Ketiga pria itu masuk bersamaan dan dengan hormat berkata, “Salam kepada Yang Mulia!” Yang Shaolun diam-diam terkejut. Kedatangan mereka bertiga bersamaan pasti bukan hal yang sederhana.
“Bangun. Apa yang terjadi sehingga kalian bertiga datang mengunjungi saya bersama?” Yang Shaolun menatap ketiga pria itu dari balik meja kerajaannya.
“Kakak Kaisar, harga obat-obatan akhir-akhir ini sangat tinggi. Ada seseorang yang membeli obat-obatan dalam jumlah besar dan menimbunnya, sehingga menyebabkan kelangkaan di pasaran,” jawab pangeran kedua dengan ekspresi serius.
“Aku sudah mendengar tentang ini dan sudah memerintahkan penyelidikan menyeluruh. Tidak perlu membuat keributan!” Yang Shaolun menganggap mereka bereaksi berlebihan.
“Ini belum berakhir. Orang yang menimbun obat itu kemungkinan besar adalah Penasihat Agung Yan.
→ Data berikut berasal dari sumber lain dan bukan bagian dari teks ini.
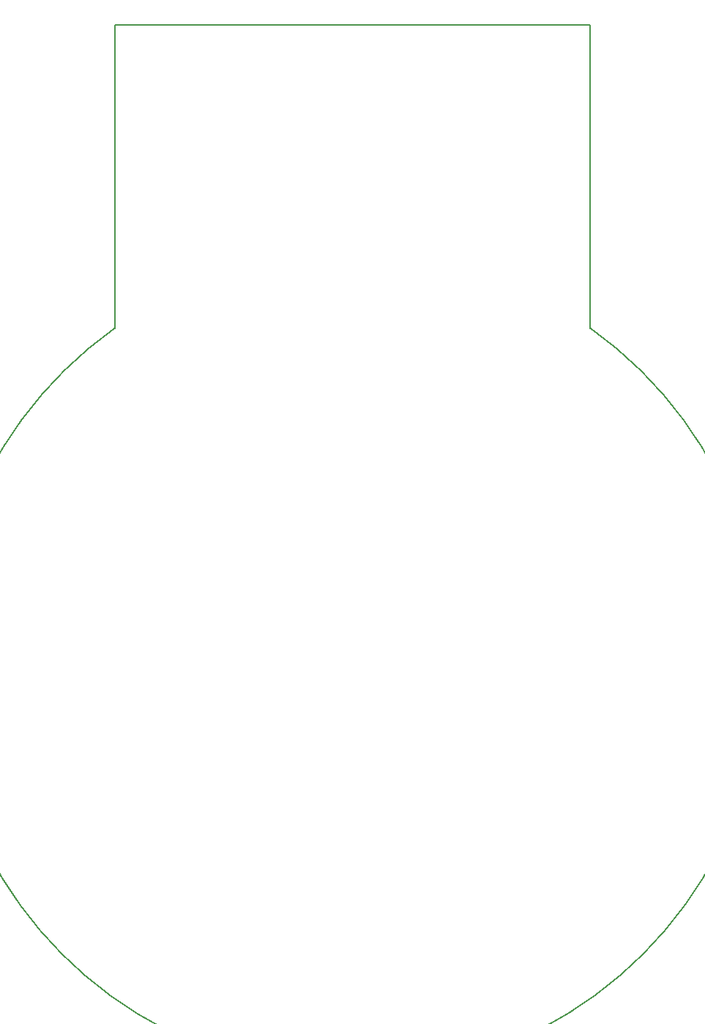
<source format=gbr>
%TF.GenerationSoftware,KiCad,Pcbnew,7.0.9*%
%TF.CreationDate,2024-05-16T17:58:55-06:00*%
%TF.ProjectId,KF50_Stepper_FT_1B_1O,4b463530-5f53-4746-9570-7065725f4654,rev?*%
%TF.SameCoordinates,Original*%
%TF.FileFunction,Profile,NP*%
%FSLAX46Y46*%
G04 Gerber Fmt 4.6, Leading zero omitted, Abs format (unit mm)*
G04 Created by KiCad (PCBNEW 7.0.9) date 2024-05-16 17:58:55*
%MOMM*%
%LPD*%
G01*
G04 APERTURE LIST*
%TA.AperFunction,Profile*%
%ADD10C,0.200000*%
%TD*%
G04 APERTURE END LIST*
D10*
X-27570000Y38639832D02*
G75*
G03*
X27430000Y38639832I27500000J-38729832D01*
G01*
X-27570000Y38639833D02*
X-27570000Y73639833D01*
X-27570000Y73639833D02*
X27430000Y73639833D01*
X27430000Y73639833D02*
X27430000Y38639833D01*
M02*

</source>
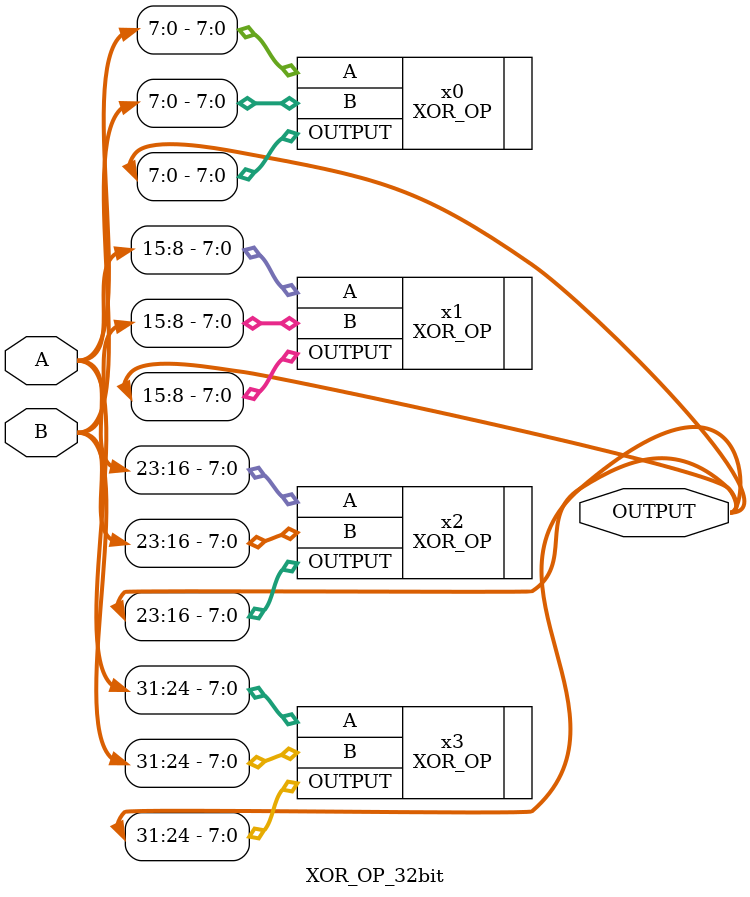
<source format=v>
`timescale 1ns / 1ps


module XOR_OP_32bit(
input [31:0] A,
input [31:0] B,
output [31:0] OUTPUT
    );
    // Instantiate four 8-bit XOR_OP modules
    XOR_OP x0 (.A(A[7:0]),   .B(B[7:0]),   .OUTPUT(OUTPUT[7:0]));
    XOR_OP x1 (.A(A[15:8]),  .B(B[15:8]),  .OUTPUT(OUTPUT[15:8]));
    XOR_OP x2 (.A(A[23:16]), .B(B[23:16]), .OUTPUT(OUTPUT[23:16]));
    XOR_OP x3 (.A(A[31:24]), .B(B[31:24]), .OUTPUT(OUTPUT[31:24]));

endmodule

</source>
Hari ini, di luar kantor hakim ibu kota, saya melihat ipar perempuan keenam kita diborgol oleh kurir-kurir kantor. Rupanya, mereka akan mengasingkannya. Hakim ibu kota tidak tahu identitasnya, jadi dia menuduhnya dengan banyak kejahatan palsu. Mereka akan membunuhnya saat mengawalnya untuk diasingkan!”
“Apa! Beraninya hakim ibu kota melakukan itu? Bagaimana… kakak ipar kita yang keenam bisa terlibat?” Yang Shaolun terkejut. Pejabat bejat itu semakin berani mengabaikan hukum!
“Hakim ibu kota bersekongkol dengan Apotek Baoyuan. Dengan menggunakan apotek itu sebagai kedok, dia membeli obat-obatan dalam jumlah besar dari seluruh negeri. Menurut ipar perempuan keenam, dia mulai menyelidikinya setelah mengetahuinya secara tidak sengaja. Namun, dia ditangkap oleh anak buah hakim ibu kota sebelum dia mengetahui kebenarannya. Aku tidak tahu pasti apa yang mereka lakukan padanya, tetapi ipar perempuan keenam dipenuhi luka ketika aku melihatnya. Sangat mungkin dia telah disiksa!” Pangeran kedua berseru dengan marah. Dia akan menginterogasi bajingan itu begitu dia kembali.
“Penyiksaan?” Yang Shaolun sangat marah hingga tubuhnya gemetar. “Tidak perlu menginterogasinya, bunuh saja dia!” Penuh luka? Mengapa dia begitu ikut campur? Ini urusan istana kekaisaran, untuk apa dia terlibat? Kemarahan dan kekhawatiran berkecamuk di hatinya; dia marah karena gagal melindunginya. Untuk sesaat, Yang Shaolun kehilangan semua rasionalitas dan membiarkan amarah menguasai tindakannya.
Luo Kuangyuan dan Chen Luoqing saling pandang dan tak kuasa menahan desahan. Luo Kuangyuan adalah orang yang sangat cerdas. Sekilas pandang saja, ia bisa mengetahui apa yang dipikirkan kaisar. Sebagai rakyatnya, Luo Kuangyuan tahu lebih baik tidak menanyakan urusan pribadi kaisar.
1. Istri pertama wajib menerima teh dari istri baru yang datang pada hari pernikahan.